Untuk piloting pembayaran dalam rangka pelaksanaan APBN melalui Platform tahap I, dilaksanakan dengan ketentuan sebagai berikut:

a. penetapan Kementerian Negara/Lembaga/unit eselon I menjadi peserta piloting sebagaimana dimaksud dalam Pasal 11 dilakukan dengan mengecualikan ketentuan sebagaimana dimaksud dalam Pasal 8 dan Pasal 9 ayat (1) dan ayat (2).
b. penetapan Kementerian Negara/Lembaga/unit eselon I menjadi peserta piloting sebagaimana dimaksud dalam Pasal 15 ayat (2) dilakukan dengan mengecualikan ketentuan sebagaimana dimaksud dalam Pasal 12 dan Pasal 13 ayat (1) dan ayat (2).
c. berdasarkan penetapan sebagaimana dimaksud pada huruf a, Direktur Jenderal Perbendaharaan melaksanakan ketentuan sebagaimana dimaksud dalam Pasal 9 ayat (3) dan Pasal 10.
d. berdasarkan penetapan sebagaimana dimaksud pada huruf b, Direktur Jenderal Perbendaharaan melaksanakan ketentuan sebagaimana dimaksud dalam Pasal 13 ayat (3), Pasal 14, dan Pasal 15 ayat (1).

_ _ _ _

- _Soal Latihan 1_
Tampilkan bagian kutipan tentang piloting pembayaran APBN mulai dari "a. penetapan Kementerian" sampai dengan "9 ayat (1) dan ayat (2)." tanpa mengubah satu kata pun.
Kutipan tentang piloting pembayaran APBN dan daftar tidak saling berkaitan.

_ _ _ _

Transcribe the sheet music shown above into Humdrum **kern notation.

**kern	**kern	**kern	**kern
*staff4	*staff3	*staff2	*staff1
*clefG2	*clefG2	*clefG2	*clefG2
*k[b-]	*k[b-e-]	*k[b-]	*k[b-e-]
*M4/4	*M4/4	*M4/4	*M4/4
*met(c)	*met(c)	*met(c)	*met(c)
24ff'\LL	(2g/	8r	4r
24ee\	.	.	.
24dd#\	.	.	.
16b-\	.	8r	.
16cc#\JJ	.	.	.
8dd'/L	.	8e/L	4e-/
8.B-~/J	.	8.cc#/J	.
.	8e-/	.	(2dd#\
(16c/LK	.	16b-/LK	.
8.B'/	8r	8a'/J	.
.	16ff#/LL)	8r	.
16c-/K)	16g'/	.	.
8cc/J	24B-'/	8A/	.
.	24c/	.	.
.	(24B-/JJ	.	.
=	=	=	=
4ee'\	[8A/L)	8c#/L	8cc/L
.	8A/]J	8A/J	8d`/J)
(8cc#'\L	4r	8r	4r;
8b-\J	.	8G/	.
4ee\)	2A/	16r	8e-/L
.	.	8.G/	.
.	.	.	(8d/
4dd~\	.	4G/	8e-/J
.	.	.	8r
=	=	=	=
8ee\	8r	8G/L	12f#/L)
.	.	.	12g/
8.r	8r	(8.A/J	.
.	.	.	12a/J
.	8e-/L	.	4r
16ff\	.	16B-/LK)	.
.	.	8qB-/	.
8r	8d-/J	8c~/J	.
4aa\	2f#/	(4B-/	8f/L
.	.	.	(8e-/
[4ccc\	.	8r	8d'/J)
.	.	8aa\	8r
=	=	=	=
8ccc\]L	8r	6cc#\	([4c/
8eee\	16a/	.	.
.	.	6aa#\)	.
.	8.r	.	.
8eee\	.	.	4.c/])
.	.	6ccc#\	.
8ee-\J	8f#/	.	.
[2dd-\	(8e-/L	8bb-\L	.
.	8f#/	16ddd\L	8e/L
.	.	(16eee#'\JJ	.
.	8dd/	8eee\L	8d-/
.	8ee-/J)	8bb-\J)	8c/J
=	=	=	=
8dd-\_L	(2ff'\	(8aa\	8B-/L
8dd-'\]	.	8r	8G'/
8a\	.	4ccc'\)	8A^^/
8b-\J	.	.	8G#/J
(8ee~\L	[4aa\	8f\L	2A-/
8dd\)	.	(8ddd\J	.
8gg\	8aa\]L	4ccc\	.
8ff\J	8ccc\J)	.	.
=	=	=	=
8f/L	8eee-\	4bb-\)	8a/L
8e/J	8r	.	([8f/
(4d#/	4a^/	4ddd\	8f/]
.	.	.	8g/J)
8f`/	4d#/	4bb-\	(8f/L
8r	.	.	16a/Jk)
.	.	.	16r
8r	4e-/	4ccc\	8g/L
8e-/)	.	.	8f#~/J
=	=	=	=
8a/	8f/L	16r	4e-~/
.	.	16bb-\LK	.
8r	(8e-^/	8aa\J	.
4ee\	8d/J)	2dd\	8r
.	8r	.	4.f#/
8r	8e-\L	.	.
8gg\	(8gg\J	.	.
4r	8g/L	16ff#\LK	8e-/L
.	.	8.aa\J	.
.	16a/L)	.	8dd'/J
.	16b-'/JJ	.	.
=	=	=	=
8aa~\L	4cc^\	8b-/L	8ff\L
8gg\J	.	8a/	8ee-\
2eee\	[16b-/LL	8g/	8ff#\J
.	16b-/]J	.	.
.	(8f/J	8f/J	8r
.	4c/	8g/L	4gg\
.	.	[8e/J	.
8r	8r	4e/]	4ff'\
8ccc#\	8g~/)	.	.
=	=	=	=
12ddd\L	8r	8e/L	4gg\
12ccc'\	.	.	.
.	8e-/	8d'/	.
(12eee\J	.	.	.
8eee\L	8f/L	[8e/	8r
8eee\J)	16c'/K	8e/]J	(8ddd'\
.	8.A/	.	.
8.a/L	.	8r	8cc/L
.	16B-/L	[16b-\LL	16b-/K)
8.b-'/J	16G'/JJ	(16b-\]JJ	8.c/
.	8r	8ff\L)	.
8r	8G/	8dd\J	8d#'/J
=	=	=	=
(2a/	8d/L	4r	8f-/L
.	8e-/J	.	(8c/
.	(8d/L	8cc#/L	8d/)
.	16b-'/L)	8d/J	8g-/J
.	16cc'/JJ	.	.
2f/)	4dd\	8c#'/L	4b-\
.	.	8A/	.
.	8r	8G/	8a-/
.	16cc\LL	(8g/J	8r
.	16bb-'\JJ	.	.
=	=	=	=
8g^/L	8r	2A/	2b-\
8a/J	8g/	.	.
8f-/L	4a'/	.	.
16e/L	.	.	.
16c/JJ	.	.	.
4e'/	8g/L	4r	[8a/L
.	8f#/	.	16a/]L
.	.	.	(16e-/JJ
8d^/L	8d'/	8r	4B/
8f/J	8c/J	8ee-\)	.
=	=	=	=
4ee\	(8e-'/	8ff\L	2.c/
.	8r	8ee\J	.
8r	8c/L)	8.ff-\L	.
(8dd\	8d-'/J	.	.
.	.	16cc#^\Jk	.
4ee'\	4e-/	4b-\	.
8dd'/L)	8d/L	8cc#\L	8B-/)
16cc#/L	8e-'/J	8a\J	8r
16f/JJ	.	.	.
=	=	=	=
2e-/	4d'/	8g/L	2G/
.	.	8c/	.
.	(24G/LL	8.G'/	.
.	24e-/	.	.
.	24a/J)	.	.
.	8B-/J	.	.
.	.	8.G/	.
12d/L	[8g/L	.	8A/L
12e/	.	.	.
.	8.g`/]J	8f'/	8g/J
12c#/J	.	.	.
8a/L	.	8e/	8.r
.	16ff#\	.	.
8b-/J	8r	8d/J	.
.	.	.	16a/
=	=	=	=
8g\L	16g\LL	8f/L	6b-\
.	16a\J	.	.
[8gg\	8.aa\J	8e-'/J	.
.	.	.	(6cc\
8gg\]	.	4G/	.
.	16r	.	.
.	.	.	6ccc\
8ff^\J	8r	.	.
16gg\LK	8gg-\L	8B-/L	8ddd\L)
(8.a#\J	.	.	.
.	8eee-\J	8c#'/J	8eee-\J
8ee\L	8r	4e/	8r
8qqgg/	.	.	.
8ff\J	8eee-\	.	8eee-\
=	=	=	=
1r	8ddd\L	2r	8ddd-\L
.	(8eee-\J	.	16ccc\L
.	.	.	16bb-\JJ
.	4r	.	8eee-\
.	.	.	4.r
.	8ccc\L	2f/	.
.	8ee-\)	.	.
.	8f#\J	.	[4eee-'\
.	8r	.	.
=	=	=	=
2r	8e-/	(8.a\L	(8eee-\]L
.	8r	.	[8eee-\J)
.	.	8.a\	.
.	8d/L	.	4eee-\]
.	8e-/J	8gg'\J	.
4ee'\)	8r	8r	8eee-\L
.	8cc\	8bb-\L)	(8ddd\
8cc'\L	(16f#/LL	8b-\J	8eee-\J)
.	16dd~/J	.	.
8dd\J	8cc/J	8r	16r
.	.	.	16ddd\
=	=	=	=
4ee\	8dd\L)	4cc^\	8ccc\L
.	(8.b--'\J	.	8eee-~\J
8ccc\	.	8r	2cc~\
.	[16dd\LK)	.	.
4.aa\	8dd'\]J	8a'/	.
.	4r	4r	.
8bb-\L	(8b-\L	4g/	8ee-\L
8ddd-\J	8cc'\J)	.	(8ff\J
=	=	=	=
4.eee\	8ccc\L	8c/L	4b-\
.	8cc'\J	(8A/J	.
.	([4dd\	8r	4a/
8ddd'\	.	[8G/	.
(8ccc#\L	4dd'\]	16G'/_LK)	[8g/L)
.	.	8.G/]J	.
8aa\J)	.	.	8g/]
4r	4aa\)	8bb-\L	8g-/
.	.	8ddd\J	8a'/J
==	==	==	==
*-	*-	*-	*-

_ _ _ _

- _Soal Latihan 2_
Temukan setiap baris dalam daftar yang memuat kata "kern", lalu salin baris-baris itu.

- _Pembahasan Soal 1_
a. penetapan Kementerian Negara/Lembaga/unit eselon I menjadi peserta piloting sebagaimana dimaksud dalam Pasal 11 dilakukan dengan mengecualikan ketentuan sebagaimana dimaksud dalam Pasal 8 dan Pasal 9 ayat (1) dan ayat (2).

- _Pembahasan Soal 2_
Transcribe the sheet music shown above into Humdrum **kern notation.
**kern	**kern	**kern	**kern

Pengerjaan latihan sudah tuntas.